Looking at reproductive rights through a broad civil liberties lens means not only working with our local Pro-Choice Coaltion but also reaching out to likely allies. To help create a bridge to the lesbian, gay, bisexual, and transgendered (LGBT) community, for example, I spoke at the University of Omaha’s National Coming Out Day. I promoted the March by making the links between LGBT struggles and reproductive rights explicit. We share common concerns and common dangers. When presented in this light, the LGBT community understands that the right to make decisions about one’s private reproductive life, free from government intrusion, is part of the foundation of liberty we all share.

We have also been concentrating on bringing our message to young people. Perhaps because they never witnessed the devastation of illegal abortion, many people under 30 are complacent about the right. We have been working with one of our Pro-Choice Coalition partners, the Feminist Majority Foundation, to break through that complacency. Our outreach is working. Every day, more and more young people are coming out in support of the March. They show a real commitment to educating themselves and their peers about the attacks on reproductive rights and getting their voices heard.

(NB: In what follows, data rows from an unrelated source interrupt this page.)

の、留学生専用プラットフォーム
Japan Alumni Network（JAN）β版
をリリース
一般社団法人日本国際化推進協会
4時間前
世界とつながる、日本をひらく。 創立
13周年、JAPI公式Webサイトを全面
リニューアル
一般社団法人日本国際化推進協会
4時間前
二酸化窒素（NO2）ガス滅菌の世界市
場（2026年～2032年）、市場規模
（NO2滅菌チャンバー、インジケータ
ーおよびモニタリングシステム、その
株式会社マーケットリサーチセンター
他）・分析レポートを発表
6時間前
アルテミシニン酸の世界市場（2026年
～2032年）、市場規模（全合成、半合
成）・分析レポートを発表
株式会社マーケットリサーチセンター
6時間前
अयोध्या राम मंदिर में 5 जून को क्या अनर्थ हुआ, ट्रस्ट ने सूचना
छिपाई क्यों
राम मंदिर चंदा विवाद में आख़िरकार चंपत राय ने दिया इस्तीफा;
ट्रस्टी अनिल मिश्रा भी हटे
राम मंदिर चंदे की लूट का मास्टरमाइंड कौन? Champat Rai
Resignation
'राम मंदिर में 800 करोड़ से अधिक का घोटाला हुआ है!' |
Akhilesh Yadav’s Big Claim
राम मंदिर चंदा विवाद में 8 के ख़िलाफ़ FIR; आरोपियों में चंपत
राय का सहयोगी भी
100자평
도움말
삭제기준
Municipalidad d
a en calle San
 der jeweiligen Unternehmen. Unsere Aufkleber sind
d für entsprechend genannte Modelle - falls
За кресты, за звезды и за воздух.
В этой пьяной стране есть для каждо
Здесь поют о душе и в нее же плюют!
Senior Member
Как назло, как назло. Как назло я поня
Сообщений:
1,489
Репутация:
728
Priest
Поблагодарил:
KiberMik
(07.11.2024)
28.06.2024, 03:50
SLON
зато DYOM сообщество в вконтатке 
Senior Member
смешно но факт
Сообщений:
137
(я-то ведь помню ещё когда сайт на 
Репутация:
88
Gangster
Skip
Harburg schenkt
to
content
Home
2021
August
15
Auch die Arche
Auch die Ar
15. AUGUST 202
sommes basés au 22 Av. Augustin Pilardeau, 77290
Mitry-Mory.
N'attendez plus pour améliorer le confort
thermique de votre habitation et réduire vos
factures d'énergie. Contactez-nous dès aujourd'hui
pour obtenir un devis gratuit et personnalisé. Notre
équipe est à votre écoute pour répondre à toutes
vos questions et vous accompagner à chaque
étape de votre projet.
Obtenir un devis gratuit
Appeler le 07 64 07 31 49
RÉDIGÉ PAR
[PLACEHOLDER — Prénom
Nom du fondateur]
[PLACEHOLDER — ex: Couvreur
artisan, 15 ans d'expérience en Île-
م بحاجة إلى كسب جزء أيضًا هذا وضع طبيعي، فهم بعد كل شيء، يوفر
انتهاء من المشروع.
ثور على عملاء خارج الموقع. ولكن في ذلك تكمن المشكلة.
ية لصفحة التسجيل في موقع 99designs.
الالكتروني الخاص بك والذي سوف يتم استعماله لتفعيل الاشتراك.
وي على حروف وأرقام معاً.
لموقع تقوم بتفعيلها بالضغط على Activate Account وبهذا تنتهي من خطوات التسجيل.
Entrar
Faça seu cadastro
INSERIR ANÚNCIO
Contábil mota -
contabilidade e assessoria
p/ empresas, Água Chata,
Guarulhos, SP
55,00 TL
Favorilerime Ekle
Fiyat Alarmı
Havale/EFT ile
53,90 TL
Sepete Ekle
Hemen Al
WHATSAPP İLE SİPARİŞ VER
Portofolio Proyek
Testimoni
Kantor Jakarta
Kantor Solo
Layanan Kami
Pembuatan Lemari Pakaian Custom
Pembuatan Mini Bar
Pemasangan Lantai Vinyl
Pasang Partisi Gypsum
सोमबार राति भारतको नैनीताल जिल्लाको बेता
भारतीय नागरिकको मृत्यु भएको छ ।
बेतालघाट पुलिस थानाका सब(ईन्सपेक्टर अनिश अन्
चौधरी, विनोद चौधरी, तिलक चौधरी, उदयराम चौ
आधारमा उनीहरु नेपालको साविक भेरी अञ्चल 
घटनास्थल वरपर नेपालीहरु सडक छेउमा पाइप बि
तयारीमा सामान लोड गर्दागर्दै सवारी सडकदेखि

Over the last several years, the right to reproductive choice and access to reproductive health care have been seriously eroded for young people, women of color, poor women, and women living in rural areas. To ensure that the women who have been hardest hit by the attacks on our liberties are not left behind in April, we’ve established a scholarship fund that began with a generous grant of $4000 from an individual donor and that continues to grow through various fundraising events. I envision filling five buses full of scholarship recipients from across the state. In addition, we have already heard from several ACLU members who have said they plan to drive on their own, arriving early to help in the final push to make this the biggest rally for reproductive rights in our nation’s history.